### What you should do
Beginning with the line that holds "## What are the Reviews of Paraworld?" in the data below, give again every line through the one that holds "Paraworld received mixed", exactly as written.
■ ■ ■ ■ ■
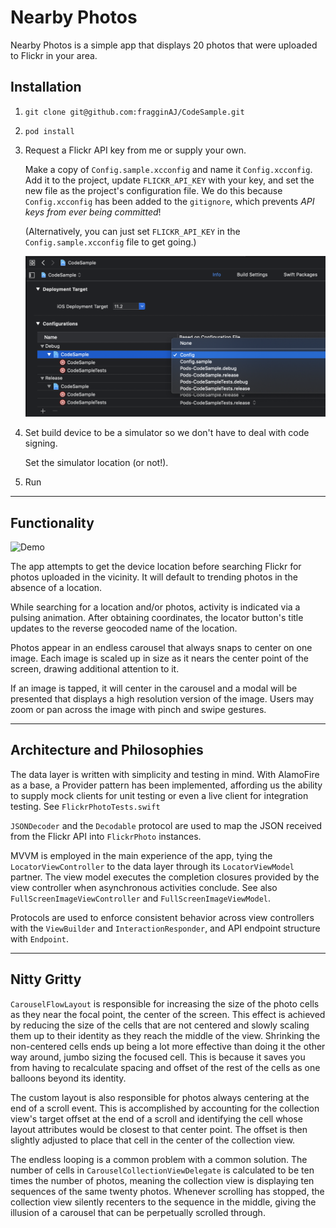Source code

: # Nearby Photos

Nearby Photos is a simple app that displays 20 photos that were uploaded to Flickr in your area.

## Installation
1. `git clone git@github.com:fragginAJ/CodeSample.git`
2. `pod install`
3. Request a Flickr API key from me or supply your own. 

    Make a copy of `Config.sample.xcconfig` and name it `Config.xcconfig`. Add it to the project, update `FLICKR_API_KEY` with your key, and set the new file as the project's configuration file. We do this because `Config.xcconfig` has been added to the `gitignore`, which prevents *API keys from ever being committed*!
    
    (Alternatively, you can just set `FLICKR_API_KEY` in the `Config.sample.xcconfig` file to get going.)
    
    ![Config](https://github.com/fragginAJ/CodeSample/blob/master/DocumentationAssets/configMenu.png?raw=true "Config")
4. Set build device to be a simulator so we don't have to deal with code signing.

    Set the simulator location (or not!).

5. Run
---

## Functionality

![Demo](https://github.com/fragginAJ/CodeSample/blob/master/DocumentationAssets/sampleDemo.gif?raw=true "Demo")

The app attempts to get the device location before searching Flickr for photos uploaded in the vicinity. It will default to trending photos in the absence of a location.

While searching for a location and/or photos, activity is indicated via a pulsing animation. After obtaining coordinates, the locator button's title updates to the reverse geocoded name of the location. 

Photos appear in an endless carousel that always snaps to center on one image. Each image is scaled up in size as it nears the center point of the screen, drawing additional attention to it.

If an image is tapped, it will center in the carousel and a modal will be presented that displays a high resolution version of the image. Users may zoom or pan across the image with pinch and swipe gestures.

--- 

## Architecture and Philosophies

The data layer is written with simplicity and testing in mind. With AlamoFire as a base, a Provider pattern has been implemented, affording us the ability to supply mock clients for unit testing or even a live client for integration testing. See `FlickrPhotoTests.swift`

`JSONDecoder` and the `Decodable` protocol are used to map the JSON received from the Flickr API into `FlickrPhoto` instances.

MVVM is employed in the main experience of the app, tying the `LocatorViewController` to the data layer through its `LocatorViewModel` partner. The view model executes the completion closures provided by the view controller when asynchronous activities conclude. See also `FullScreenImageViewController` and `FullScreenImageViewModel`.

Protocols are used to enforce consistent behavior across view controllers with the `ViewBuilder` and `InteractionResponder`, and API endpoint structure with `Endpoint`.

--- 

## Nitty Gritty

`CarouselFlowLayout` is responsible for increasing the size of the photo cells as they near the focal point, the center of the screen. This effect is achieved by reducing the size of the cells that are not centered and slowly scaling them up to their identity as they reach the middle of the view. Shrinking the non-centered cells ends up being a lot more effective than doing it the other way around, jumbo sizing the focused cell. This is because it saves you from having to recalculate spacing and offset of the rest of the cells as one balloons beyond its identity.

The custom layout is also responsible for photos always centering at the end of a scroll event. This is accomplished by accounting for the collection view's target offset at the end of a scroll and identifying the cell whose layout attributes would be closest to that center point. The offset is then slightly adjusted to place that cell in the center of the collection view.

The endless looping is a common problem with a common solution. The number of cells in `CarouselCollectionViewDelegate` is calculated to be ten times the number of photos, meaning the collection view is displaying ten sequences of the same twenty photos. Whenever scrolling has stopped, the collection view silently recenters to the sequence in the middle, giving the illusion of a carousel that can be perpetually scrolled through.
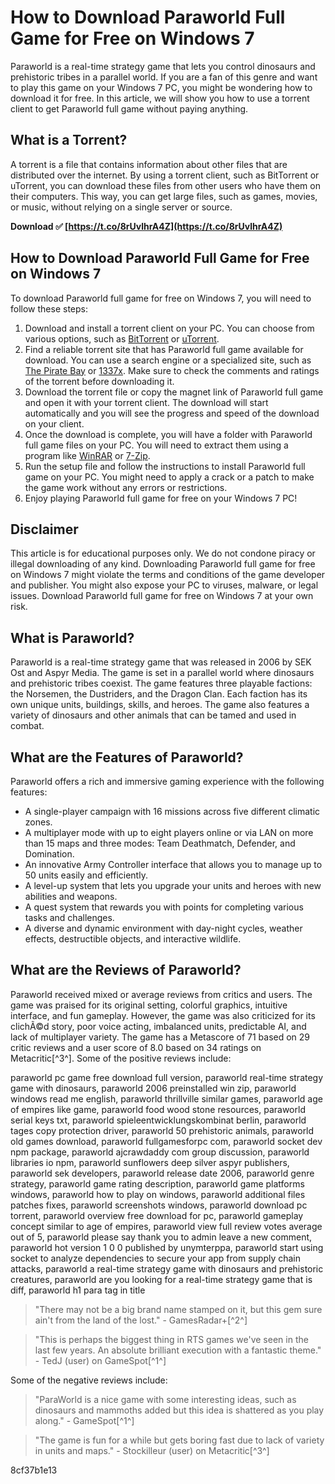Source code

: 
 
# How to Download Paraworld Full Game for Free on Windows 7
 
Paraworld is a real-time strategy game that lets you control dinosaurs and prehistoric tribes in a parallel world. If you are a fan of this genre and want to play this game on your Windows 7 PC, you might be wondering how to download it for free. In this article, we will show you how to use a torrent client to get Paraworld full game without paying anything.
 
## What is a Torrent?
 
A torrent is a file that contains information about other files that are distributed over the internet. By using a torrent client, such as BitTorrent or uTorrent, you can download these files from other users who have them on their computers. This way, you can get large files, such as games, movies, or music, without relying on a single server or source.
 
**Download ✅ [https://t.co/8rUvlhrA4Z](https://t.co/8rUvlhrA4Z)**


 
## How to Download Paraworld Full Game for Free on Windows 7
 
To download Paraworld full game for free on Windows 7, you will need to follow these steps:
 
1. Download and install a torrent client on your PC. You can choose from various options, such as [BitTorrent](https://www.bittorrent.com/) or [uTorrent](https://www.utorrent.com/).
2. Find a reliable torrent site that has Paraworld full game available for download. You can use a search engine or a specialized site, such as [The Pirate Bay](https://thepiratebay.org/) or [1337x](https://1337x.to/). Make sure to check the comments and ratings of the torrent before downloading it.
3. Download the torrent file or copy the magnet link of Paraworld full game and open it with your torrent client. The download will start automatically and you will see the progress and speed of the download on your client.
4. Once the download is complete, you will have a folder with Paraworld full game files on your PC. You will need to extract them using a program like [WinRAR](https://www.win-rar.com/) or [7-Zip](https://www.7-zip.org/).
5. Run the setup file and follow the instructions to install Paraworld full game on your PC. You might need to apply a crack or a patch to make the game work without any errors or restrictions.
6. Enjoy playing Paraworld full game for free on your Windows 7 PC!

## Disclaimer
 
This article is for educational purposes only. We do not condone piracy or illegal downloading of any kind. Downloading Paraworld full game for free on Windows 7 might violate the terms and conditions of the game developer and publisher. You might also expose your PC to viruses, malware, or legal issues. Download Paraworld full game for free on Windows 7 at your own risk.
  
## What is Paraworld?
 
Paraworld is a real-time strategy game that was released in 2006 by SEK Ost and Aspyr Media. The game is set in a parallel world where dinosaurs and prehistoric tribes coexist. The game features three playable factions: the Norsemen, the Dustriders, and the Dragon Clan. Each faction has its own unique units, buildings, skills, and heroes. The game also features a variety of dinosaurs and other animals that can be tamed and used in combat.
 
## What are the Features of Paraworld?
 
Paraworld offers a rich and immersive gaming experience with the following features:

- A single-player campaign with 16 missions across five different climatic zones.
- A multiplayer mode with up to eight players online or via LAN on more than 15 maps and three modes: Team Deathmatch, Defender, and Domination.
- An innovative Army Controller interface that allows you to manage up to 50 units easily and efficiently.
- A level-up system that lets you upgrade your units and heroes with new abilities and weapons.
- A quest system that rewards you with points for completing various tasks and challenges.
- A diverse and dynamic environment with day-night cycles, weather effects, destructible objects, and interactive wildlife.

## What are the Reviews of Paraworld?
 
Paraworld received mixed or average reviews from critics and users. The game was praised for its original setting, colorful graphics, intuitive interface, and fun gameplay. However, the game was also criticized for its clichÃ©d story, poor voice acting, imbalanced units, predictable AI, and lack of multiplayer variety. The game has a Metascore of 71 based on 29 critic reviews and a user score of 8.0 based on 34 ratings on Metacritic[^3^]. Some of the positive reviews include:
 
paraworld pc game free download full version,  paraworld real-time strategy game with dinosaurs,  paraworld 2006 preinstalled win zip,  paraworld windows read me english,  paraworld thrillville similar games,  paraworld age of empires like game,  paraworld food wood stone resources,  paraworld serial keys txt,  paraworld spieleentwicklungskombinat berlin,  paraworld tages copy protection driver,  paraworld 50 prehistoric animals,  paraworld old games download,  paraworld fullgamesforpc com,  paraworld socket dev npm package,  paraworld ajcrawdaddy com group discussion,  paraworld libraries io npm,  paraworld sunflowers deep silver aspyr publishers,  paraworld sek developers,  paraworld release date 2006,  paraworld genre strategy,  paraworld game rating description,  paraworld game platforms windows,  paraworld how to play on windows,  paraworld additional files patches fixes,  paraworld screenshots windows,  paraworld download pc torrent,  paraworld overview free download for pc,  paraworld gameplay concept similar to age of empires,  paraworld view full review votes average out of 5,  paraworld please say thank you to admin leave a new comment,  paraworld hot version 1 0 0 published by unymterppa,  paraworld start using socket to analyze dependencies to secure your app from supply chain attacks,  paraworld a real-time strategy game with dinosaurs and prehistoric creatures,  paraworld are you looking for a real-time strategy game that is diff,  paraworld h1 para tag in title

> "There may not be a big brand name stamped on it, but this gem sure ain't from the land of the lost." - GamesRadar+[^2^]

> "This is perhaps the biggest thing in RTS games we've seen in the last few years. An absolute brilliant execution with a fantastic theme." - TedJ (user) on GameSpot[^1^]

Some of the negative reviews include:

> "ParaWorld is a nice game with some interesting ideas, such as dinosaurs and mammoths added but this idea is shattered as you play along." - GameSpot[^1^]

> "The game is fun for a while but gets boring fast due to lack of variety in units and maps." - Stockilleur (user) on Metacritic[^3^]

 8cf37b1e13
 
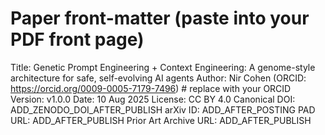 # Paper front-matter (paste into your PDF front page)

Title: Genetic Prompt Engineering + Context Engineering: A genome-style architecture for safe, self-evolving AI agents
Author: Nir Cohen (ORCID: https://orcid.org/0009-0005-7179-7496)  # replace with your ORCID
Version: v1.0.0
Date: 10 Aug 2025
License: CC BY 4.0
Canonical DOI: ADD_ZENODO_DOI_AFTER_PUBLISH
arXiv ID: ADD_AFTER_POSTING
PAD URL: ADD_AFTER_PUBLISH
Prior Art Archive URL: ADD_AFTER_PUBLISH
■ ■ ■ ■ ■
### Written response
## What are the Reviews of Paraworld?
 
Paraworld received mixed or average reviews from critics and users. The game was praised for its original setting, colorful graphics, intuitive interface, and fun gameplay. However, the game was also criticized for its clichÃ©d story, poor voice acting, imbalanced units, predictable AI, and lack of multiplayer variety. The game has a Metascore of 71 based on 29 critic reviews and a user score of 8.0 based on 34 ratings on Metacritic[^3^]. Some of the positive reviews include:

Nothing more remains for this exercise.